'''
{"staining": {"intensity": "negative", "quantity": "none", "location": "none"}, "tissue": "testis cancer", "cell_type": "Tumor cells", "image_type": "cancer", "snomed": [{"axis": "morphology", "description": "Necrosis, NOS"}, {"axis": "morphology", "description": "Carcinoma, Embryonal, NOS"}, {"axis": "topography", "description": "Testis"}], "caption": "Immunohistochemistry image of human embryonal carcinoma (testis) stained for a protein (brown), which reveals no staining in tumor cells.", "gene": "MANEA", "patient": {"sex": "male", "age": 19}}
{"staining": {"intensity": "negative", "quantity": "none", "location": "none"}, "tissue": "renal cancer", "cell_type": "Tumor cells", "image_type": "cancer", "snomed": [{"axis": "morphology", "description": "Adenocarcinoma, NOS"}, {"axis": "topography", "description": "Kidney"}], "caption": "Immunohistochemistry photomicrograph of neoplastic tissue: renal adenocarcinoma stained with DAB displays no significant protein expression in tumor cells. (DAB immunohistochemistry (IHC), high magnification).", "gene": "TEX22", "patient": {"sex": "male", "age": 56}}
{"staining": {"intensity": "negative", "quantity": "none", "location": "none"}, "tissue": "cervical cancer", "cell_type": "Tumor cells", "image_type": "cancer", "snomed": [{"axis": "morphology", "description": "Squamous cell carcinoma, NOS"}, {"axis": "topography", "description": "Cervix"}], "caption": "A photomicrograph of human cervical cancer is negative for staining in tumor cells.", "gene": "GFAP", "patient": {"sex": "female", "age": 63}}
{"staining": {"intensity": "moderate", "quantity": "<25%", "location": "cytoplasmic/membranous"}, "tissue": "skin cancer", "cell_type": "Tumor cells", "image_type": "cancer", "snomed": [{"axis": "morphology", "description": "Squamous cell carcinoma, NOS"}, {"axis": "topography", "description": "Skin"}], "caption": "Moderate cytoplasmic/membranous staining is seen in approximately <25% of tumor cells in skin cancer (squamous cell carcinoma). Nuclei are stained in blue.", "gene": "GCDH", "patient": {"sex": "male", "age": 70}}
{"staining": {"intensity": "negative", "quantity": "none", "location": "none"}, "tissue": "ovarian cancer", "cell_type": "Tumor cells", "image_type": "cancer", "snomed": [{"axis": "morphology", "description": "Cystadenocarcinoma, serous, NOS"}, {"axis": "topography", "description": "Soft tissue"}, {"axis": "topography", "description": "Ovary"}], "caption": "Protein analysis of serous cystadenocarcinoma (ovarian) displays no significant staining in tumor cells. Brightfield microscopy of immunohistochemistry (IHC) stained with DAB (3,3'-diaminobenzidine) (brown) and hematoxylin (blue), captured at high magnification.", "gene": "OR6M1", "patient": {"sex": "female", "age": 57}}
'''
• [Exercise goal]: Take each line of the listing above and set it down again exactly.

• [Answer to the problem]:
{"staining": {"intensity": "negative", "quantity": "none", "location": "none"}, "tissue": "testis cancer", "cell_type": "Tumor cells", "image_type": "cancer", "snomed": [{"axis": "morphology", "description": "Necrosis, NOS"}, {"axis": "morphology", "description": "Carcinoma, Embryonal, NOS"}, {"axis": "topography", "description": "Testis"}], "caption": "Immunohistochemistry image of human embryonal carcinoma (testis) stained for a protein (brown), which reveals no staining in tumor cells.", "gene": "MANEA", "patient": {"sex": "male", "age": 19}}
{"staining": {"intensity": "negative", "quantity": "none", "location": "none"}, "tissue": "renal cancer", "cell_type": "Tumor cells", "image_type": "cancer", "snomed": [{"axis": "morphology", "description": "Adenocarcinoma, NOS"}, {"axis": "topography", "description": "Kidney"}], "caption": "Immunohistochemistry photomicrograph of neoplastic tissue: renal adenocarcinoma stained with DAB displays no significant protein expression in tumor cells. (DAB immunohistochemistry (IHC), high magnification).", "gene": "TEX22", "patient": {"sex": "male", "age": 56}}
{"staining": {"intensity": "negative", "quantity": "none", "location": "none"}, "tissue": "cervical cancer", "cell_type": "Tumor cells", "image_type": "cancer", "snomed": [{"axis": "morphology", "description": "Squamous cell carcinoma, NOS"}, {"axis": "topography", "description": "Cervix"}], "caption": "A photomicrograph of human cervical cancer is negative for staining in tumor cells.", "gene": "GFAP", "patient": {"sex": "female", "age": 63}}
{"staining": {"intensity": "moderate", "quantity": "<25%", "location": "cytoplasmic/membranous"}, "tissue": "skin cancer", "cell_type": "Tumor cells", "image_type": "cancer", "snomed": [{"axis": "morphology", "description": "Squamous cell carcinoma, NOS"}, {"axis": "topography", "description": "Skin"}], "caption": "Moderate cytoplasmic/membranous staining is seen in approximately <25% of tumor cells in skin cancer (squamous cell carcinoma). Nuclei are stained in blue.", "gene": "GCDH", "patient": {"sex": "male", "age": 70}}
{"staining": {"intensity": "negative", "quantity": "none", "location": "none"}, "tissue": "ovarian cancer", "cell_type": "Tumor cells", "image_type": "cancer", "snomed": [{"axis": "morphology", "description": "Cystadenocarcinoma, serous, NOS"}, {"axis": "topography", "description": "Soft tissue"}, {"axis": "topography", "description": "Ovary"}], "caption": "Protein analysis of serous cystadenocarcinoma (ovarian) displays no significant staining in tumor cells. Brightfield microscopy of immunohistochemistry (IHC) stained with DAB (3,3'-diaminobenzidine) (brown) and hematoxylin (blue), captured at high magnification.", "gene": "OR6M1", "patient": {"sex": "female", "age": 57}}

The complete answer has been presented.